A compound derived from cruciferous vegetables, such as broccoli and kale, might limit the impact of certain mutations in a top autism gene, a new study suggests1.
The work was done in cellular and animal models of cancer, so its relevance to autism is preliminary. And for some people with autism — in which different mutations may be involved than in cancer — the treatment could even be harmful.
The compound, called indole-3-carbinol, or I3C, acts on the gene PTEN, a tumor suppressor. The gene is also mutated in roughly 1 percent of autistic people. A number of autism genes have ties to cancer.
The new study shows that I3C boosts the levels of functional PTEN protein in cells. In both autism and cancer, typically only one copy of PTEN is mutated, so the increase would compensate for the mutated copy.
I3C has promise as an autism treatment, but only if it can be coaxed to cross the blood-brain barrier, says study investigator Wenyi Wei, associate professor of pathology at Harvard University.
“There are a few chemical tricks you can do to enrich the drug’s potential to pass the blood-brain barrier,” he says.

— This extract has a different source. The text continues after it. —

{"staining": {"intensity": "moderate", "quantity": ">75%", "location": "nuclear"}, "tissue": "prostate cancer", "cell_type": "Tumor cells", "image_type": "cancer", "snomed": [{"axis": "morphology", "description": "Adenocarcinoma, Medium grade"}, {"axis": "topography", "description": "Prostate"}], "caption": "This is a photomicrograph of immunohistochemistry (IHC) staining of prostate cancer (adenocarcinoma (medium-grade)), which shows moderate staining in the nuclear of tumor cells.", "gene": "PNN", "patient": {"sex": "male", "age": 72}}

The work also suggests that other chemicals that act on the same cellular pathway are worth exploring as treatments.
However, chemicals such as I3C could harm autistic people with certain PTEN mutations, says Charis Eng, chair of cancer genomic medicine at the Cleveland Clinic Lerner Research Institute in Ohio, who was not involved in the study. Unlike in cancer, PTEN mutations in autistic people tend to alter the protein rather than disable it. If the altered protein is toxic, I3C could enhance its toxicity and cause harm, she says.

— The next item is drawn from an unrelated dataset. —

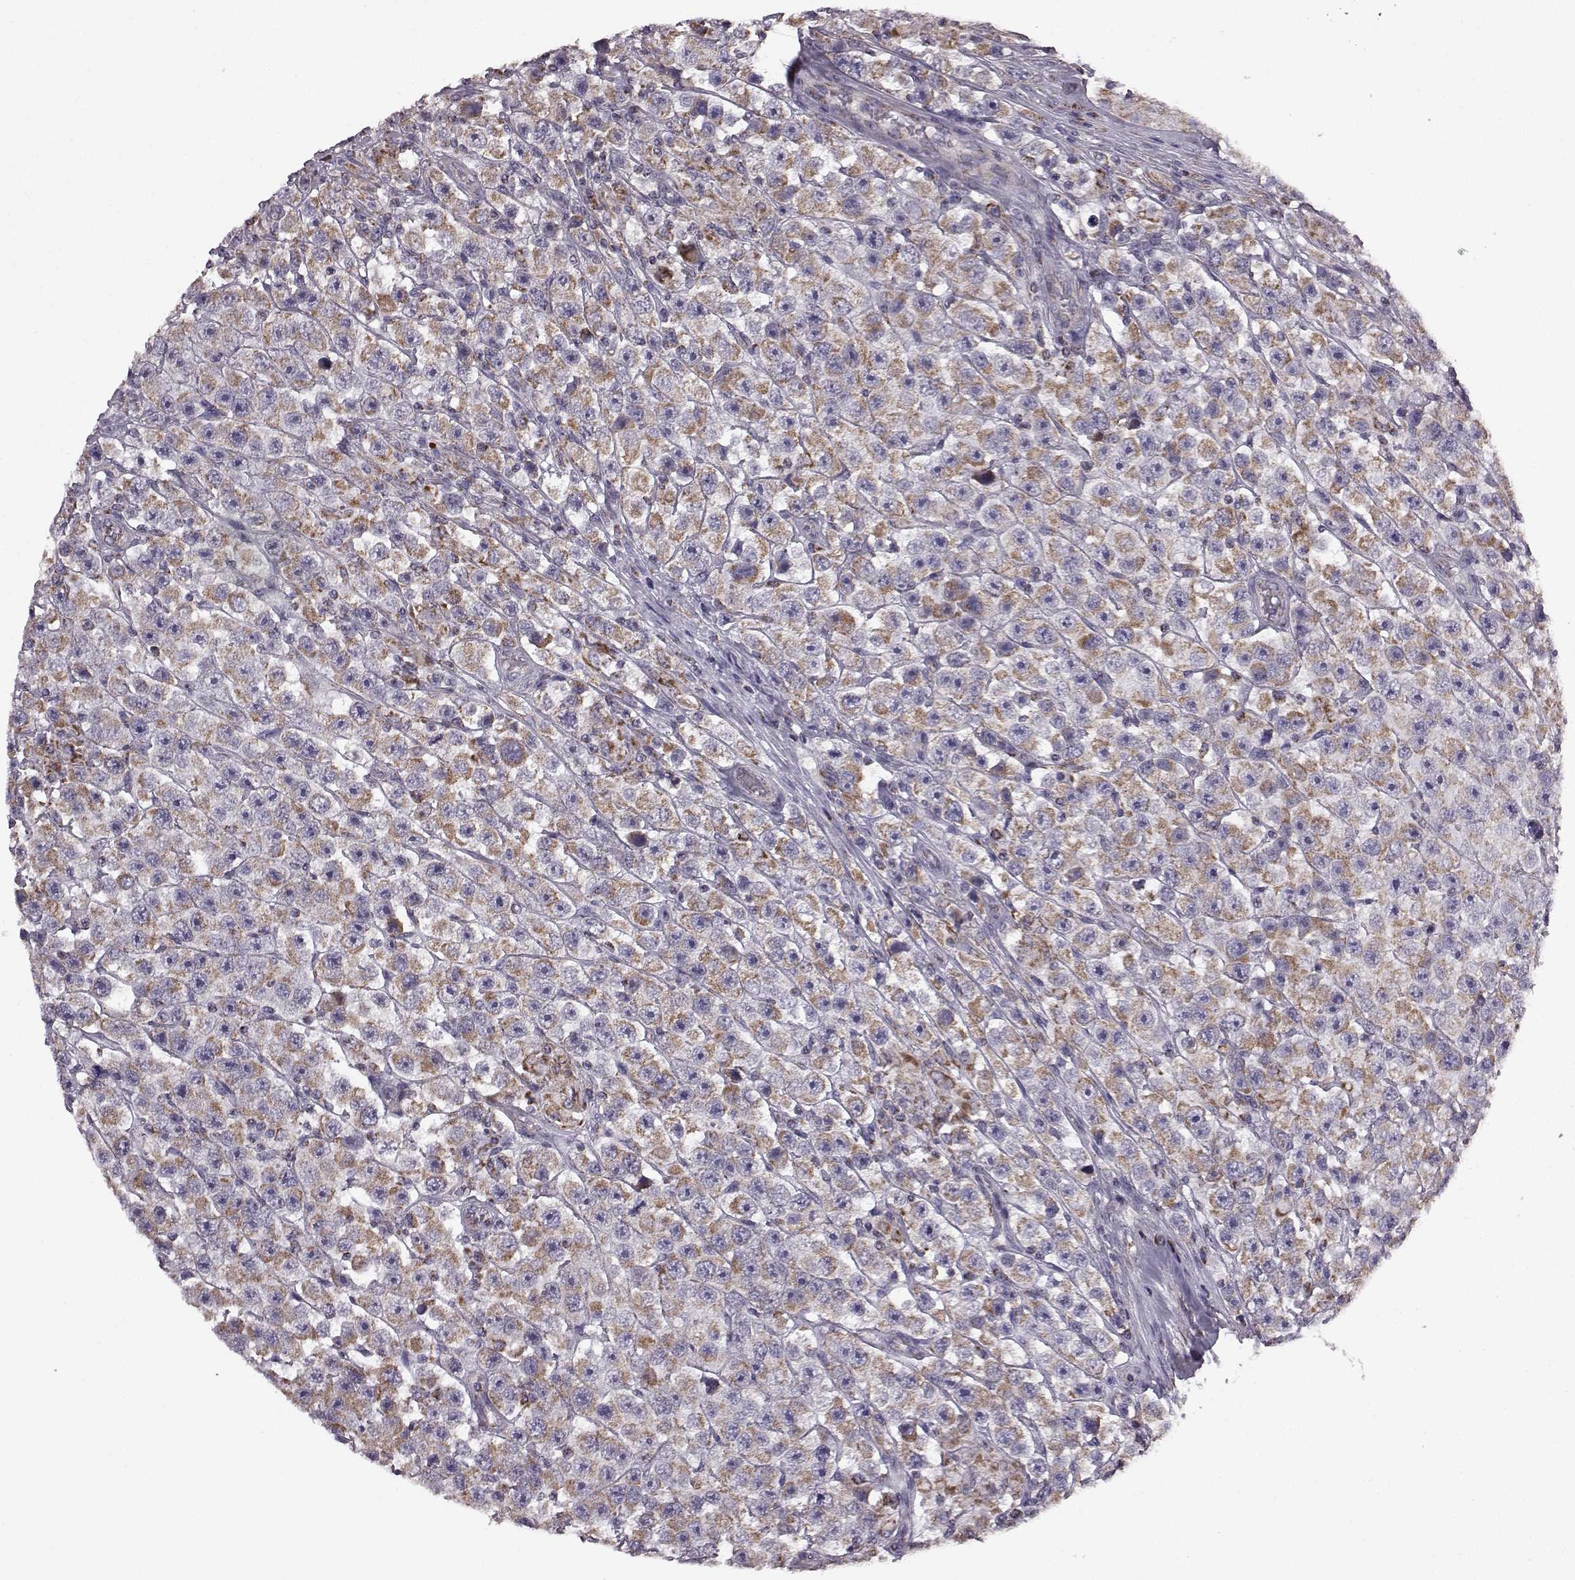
{"staining": {"intensity": "moderate", "quantity": ">75%", "location": "cytoplasmic/membranous"}, "tissue": "testis cancer", "cell_type": "Tumor cells", "image_type": "cancer", "snomed": [{"axis": "morphology", "description": "Seminoma, NOS"}, {"axis": "topography", "description": "Testis"}], "caption": "DAB immunohistochemical staining of human testis seminoma reveals moderate cytoplasmic/membranous protein positivity in about >75% of tumor cells.", "gene": "FAM8A1", "patient": {"sex": "male", "age": 45}}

The compound is available in drugstores as dietary supplement, but Eng strongly cautions against taking it in supplement form.
Lessons from cancer:
Wei and his colleagues were searching for a cancer therapy for people with PTEN mutations. They focused on an enzyme called WWP1 that keeps PTEN in check; when one copy of PTEN is mutated and PTEN levels are already low, WWP1 can deepen the deficit. In fact, the team found, the enzyme’s activity is enhanced in several cancers.
So blocking the enzyme might help restore levels of active PTEN, Wei’s team reasoned.
In support of this theory, they found that deleting the gene that encodes the enzyme in a mouse model of prostate cancer shrinks the number and size of tumors in the mice.
The researchers hoped I3C would have the same effect by binding to and blocking WWP1, because it blocks an enzyme with a similar structure. Sure enough, an infusion of I3C produced fewer and smaller tumors than usual in a mouse model of prostate cancer and enhanced the amount of active PTEN. The work appeared in May in Science.
The findings do not immediately translate to autism. For one, it’s unclear whether the enzyme regulates PTEN in neurons. It plays other important roles in a cell, so blocking it may lead to unexpected side effects, says Mustafa Sahin, professor of neurology at Boston Children’s Hospital, who was not involved in the study.
“It’s very exciting as a potential treatment option, but there’s quite a bit of work to be done,” Sahin says.
Wei and his colleagues aim to test the I3C in people with certain cancer mutations; they are also looking for ways to get the chemical into the brain.